Did the DM call for an Intelligence check, and only Ug beat the DC? Or did the DM present the player's with a puzzle and Ug's player solved it?

In my games I've had the situation where players couldn't solve a puzzle, so I allowed them to roll for their PCs against a DC 15 (or whatever). We've had INT 18 characters roll low, failing, and INT 10 characters roll high, succeeding. How is this? Simple, that PC might have encountered sometime similar in the past or just had a moment of brilliant insight.

I haven't read the entire thread (and at 35 pages I am not going to), so all of this might have already been addressed by yourself and others.
 

I don't know what is so hard for people. You roll a Dex 6 character. Player and GM discuss what that means in practice. Player tries to remain consistent with that.
If this was always the case with all stats this thread would be about half as long.

But what I've been seeing, both in this thread recently and at the table for decades, is example after example of players doing their best to not remain consistent with that; to find loopholes or exploits to mitigate or outright negate the weakness(es) that low stat implies.
What a lot of people here seem to want is for the DM to control what that means based off a notion of objectivity which really means "DM's preconceptions without any reflection" and then the DM to be able to tell the player they're playing their character wrong.

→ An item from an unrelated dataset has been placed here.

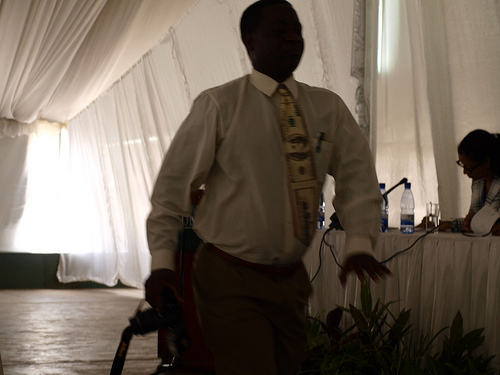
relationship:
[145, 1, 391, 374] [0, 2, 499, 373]
man at wedding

Seriously if the player is describing their character as being graceful, you just ask them "How do you square it with Dex 6"? And see if they can.
The sense I've been getting from some here is that a DM (or another player) even asking that question would be bad form.
Remember this is all about Intelligence (not Dex). If Ug the Half-Orc solves the puzzle that the rest of the party can't solve the GM can ask "How do you see UG solving the puzzle with an Intelligence of 6"? And the player can respond "Ug is not actually stupid, he spent his life in a small Orcish community and has very little understanding of the wider world and no real education, but he can figure things out".

Although preferably you discussed this at the start of the game, so the GM doesn't have to ask this.

I don't know why people find this so hard to grasp.
If Ug does this once, no real problem - Ug's lucky this time. But if Ug makes a habit of figuring out the puzzles that others cannot, there's a disconnect between the stat and the play.